Mendelssohn
Symphony No.4 in A, Op.90 (Italian)
Tchaikovsky
Variations on a Rococo Theme, Op.33
Dvořák
Symphonic Variations, Op.78
Saint-Saëns
Symphony No.3 in C minor, Op.78
Li-Wei (cello)
London Philharmonic Orchestra
Alexander Briger
Reviewed by: Colin Anderson
Reviewed: 11 March, 2005
Venue: Royal Festival Hall, London
This generous programme made for an attractive mix of pieces in which Dvořák’s Symphonic Variations sat slightly out of kilter; a jewel in the repertoire it may be, but it’s a rarity in the concert hall. Alexander Briger, like his mentor Sir Charles Mackerras, proved a very sympathetic advocate of this masterly work (Sir Colin Davis and Wolfgang Sawallisch are notable interpreters too). Dvořák’s concise commentaries weld into a work of substance and culminate in a thrilling and passionate fugal finale. Briger’s concern for beguiling detail was admirable (as ever, Dvořák’s orchestration is a pleasure in itself) and some balletic moments seemed to have kinship with Tchaikovsky. Just occasionally, Briger encouraged the brass to be too loud, and he might have been less determined at times; but it was a fine and finely played account. Anyone hearing the work for the first time would have been fortunate.

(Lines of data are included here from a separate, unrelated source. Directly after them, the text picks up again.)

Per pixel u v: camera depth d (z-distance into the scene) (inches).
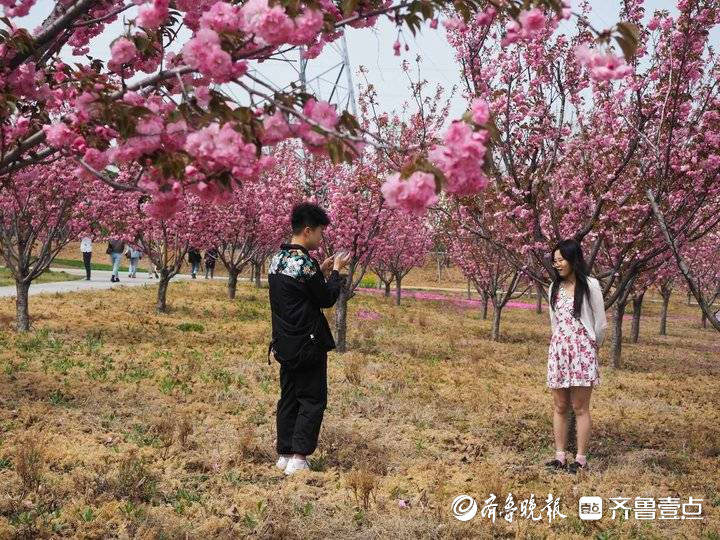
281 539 161.3
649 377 475.8
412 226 885.8
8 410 252.7
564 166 328.8
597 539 171.0
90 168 98.3
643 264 281.4
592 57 90.3
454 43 275.9
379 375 383.2
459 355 506.6
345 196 438.0
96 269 1357.0
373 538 162.7
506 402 334.0
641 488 212.2
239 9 93.0
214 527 164.1
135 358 377.7
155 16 95.8
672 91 263.0
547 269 270.8
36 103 121.0
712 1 237.3
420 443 244.8
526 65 276.5
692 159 258.8
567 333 227.5
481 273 820.0
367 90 416.5
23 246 432.8
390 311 851.4
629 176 304.7
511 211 284.7
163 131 96.3
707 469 240.7
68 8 114.2
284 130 95.3
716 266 968.9
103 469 196.1
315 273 199.6
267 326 569.9
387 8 100.1
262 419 267.4
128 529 159.3
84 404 271.6
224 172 94.6
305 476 202.1
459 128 82.5
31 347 380.2
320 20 89.5
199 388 315.3
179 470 202.7
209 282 1079.0
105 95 97.0
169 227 616.7
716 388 445.1
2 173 111.3
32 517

It was the highlight of the concert, in fact. Mendelssohn’s Italian Symphony could have done with a tad more rehearsal, but it mattered little for Briger raced his way through the work. Tempos for all four movements were brisk and relentless and much of the music’s relaxed charm was simply never countenanced. Under the circumstances, ignoring the first movement repeat was a good idea. By the finale it was no surprise that Briger would be boorish and play the ‘Saltarello’ as fast as possible; rarely have the woodwind arabesques at the movement’s mid-point been so shapeless and thrown away.

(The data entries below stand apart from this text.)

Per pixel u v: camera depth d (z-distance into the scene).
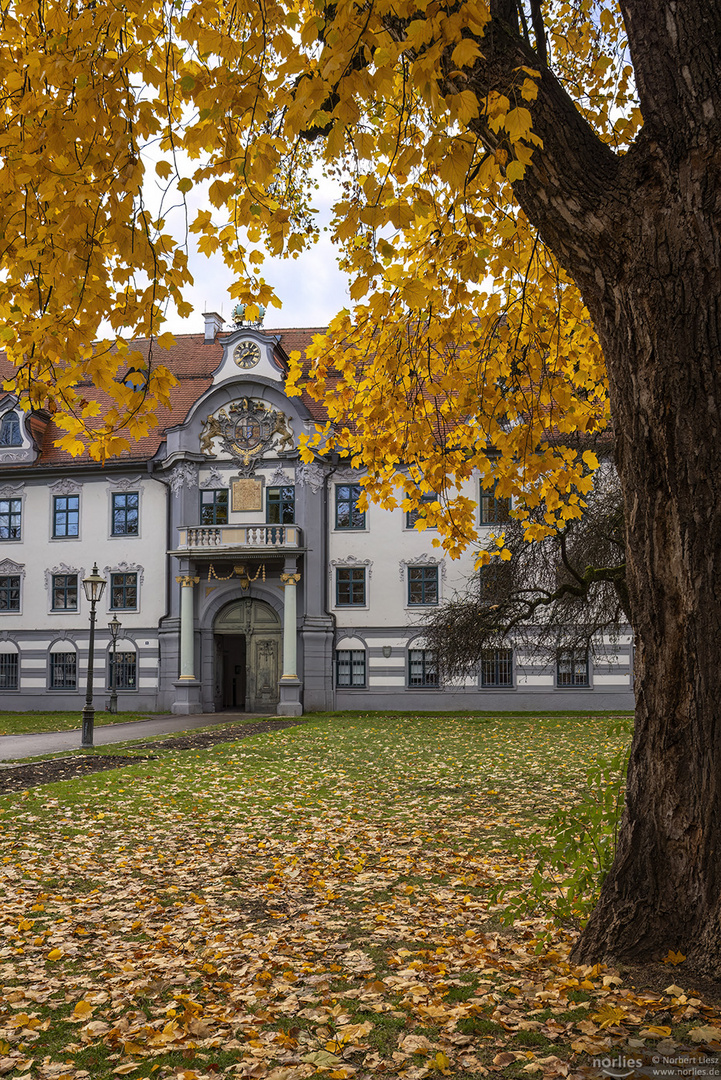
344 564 35.59
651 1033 3.70
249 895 7.20
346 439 8.53
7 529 38.25
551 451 7.49
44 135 4.23
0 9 4.88
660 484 4.28
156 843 9.41
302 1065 3.84
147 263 4.53
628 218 4.23
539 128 4.31
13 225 4.77
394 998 4.66
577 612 20.28
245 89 4.00
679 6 4.16
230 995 4.79
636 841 4.56
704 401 4.12
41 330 4.79
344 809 11.43
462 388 7.47
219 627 35.81
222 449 36.34
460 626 26.27
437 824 10.12
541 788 12.62
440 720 29.62
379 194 3.76
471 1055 3.88
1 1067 3.97
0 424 38.59
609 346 4.49
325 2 3.59
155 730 26.31
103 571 37.03
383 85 3.38
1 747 20.67
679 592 4.27
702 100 4.09
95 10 4.17
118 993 4.93
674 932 4.38
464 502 8.21
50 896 7.20
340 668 35.41
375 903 6.84
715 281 4.11
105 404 38.28
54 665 37.38
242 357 36.25
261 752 18.78
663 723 4.42
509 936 5.76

Briger opened the first few bars of the Tchaikovsky with more heart than ever surfaced in the Mendelssohn. Li-Wei gave a disjointed account; his technique can be effortful (but he brought of the final pyrotechnics with aplomb), his tone not varied enough, sometimes there is a welcome simplicity but he also indulged in phrasal distension that was contrived and mannered; the cadenzas were made a meal of. At least he looks around the orchestra to establish some sort of rapport with the musicians. He played the original soloist Fitzenhagen’s edition, which has claims to be more satisfying than Tchaikovsky’s original; what the programme note didn’t advise is that it is perfectly possible to also play the work as conceived by Tchaikovsky, as Steven Isserlis does, for example. Li-Wei offered an encore, a “March by Prokofiev”; familiar music but not in this arrangement; Li-Wei tried to be humorous with his slides and pizzicatos.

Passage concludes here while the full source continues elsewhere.